- _PROMPT_
Transcribe all of the data below word for word, leaving out the pictures.

- _DATA LISTING_
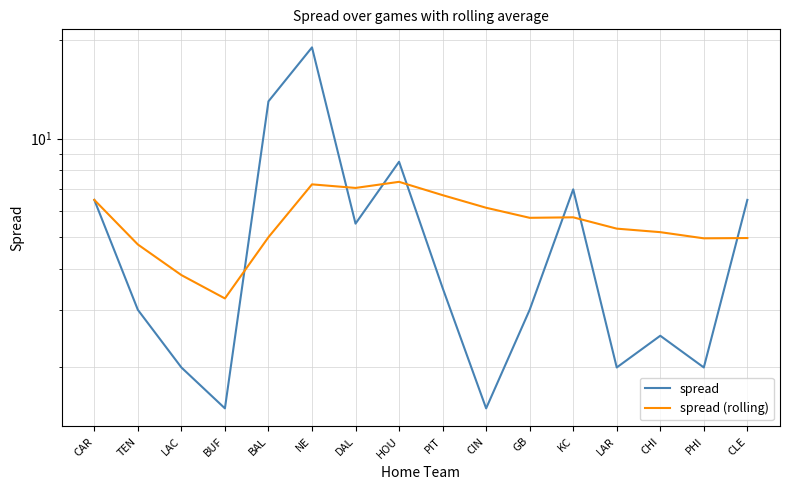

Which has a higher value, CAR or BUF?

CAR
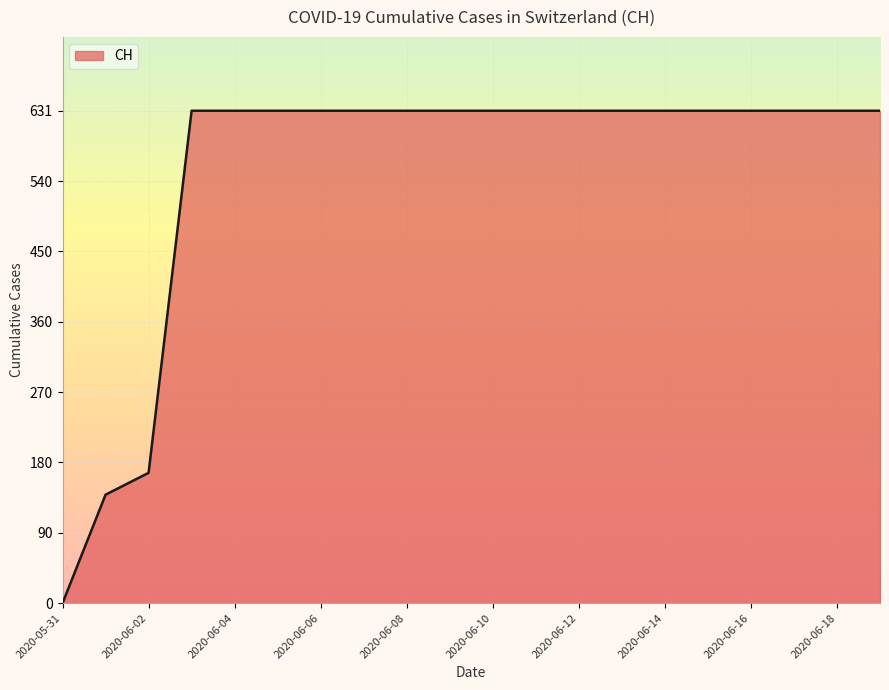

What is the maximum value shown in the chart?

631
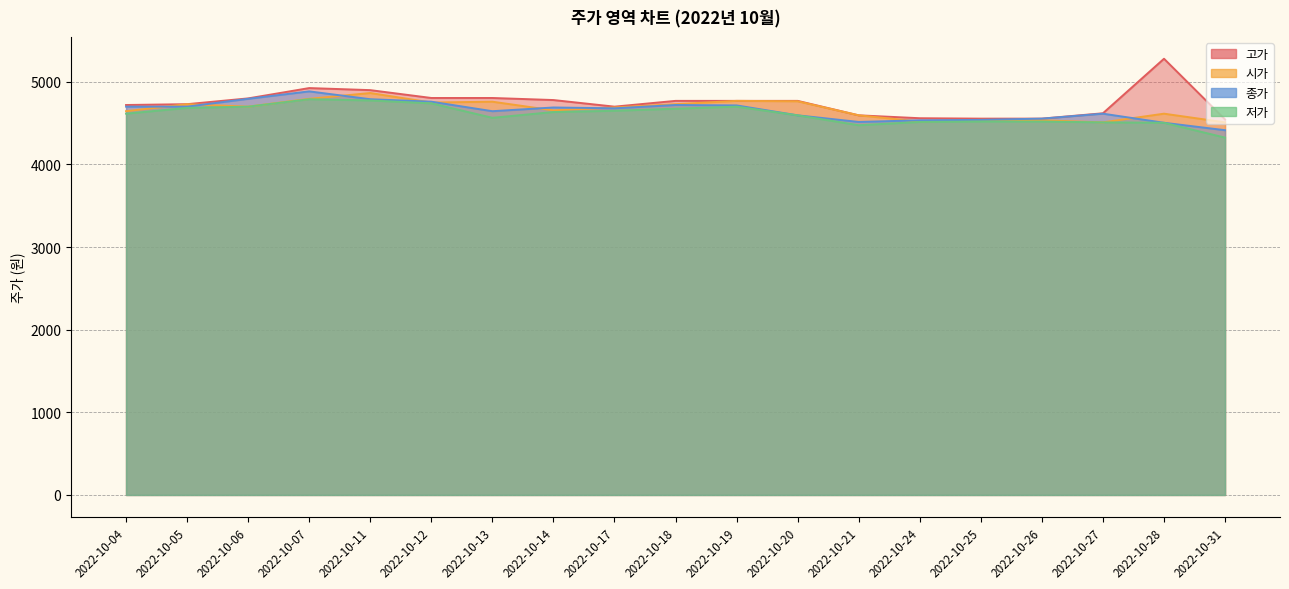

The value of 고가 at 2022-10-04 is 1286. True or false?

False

- _SOLUTION FOR THIS EXERCISE_
Which has a higher value, CAR or BUF?

CAR

What is the maximum value shown in the chart?

631

The value of 고가 at 2022-10-04 is 1286. True or false?

False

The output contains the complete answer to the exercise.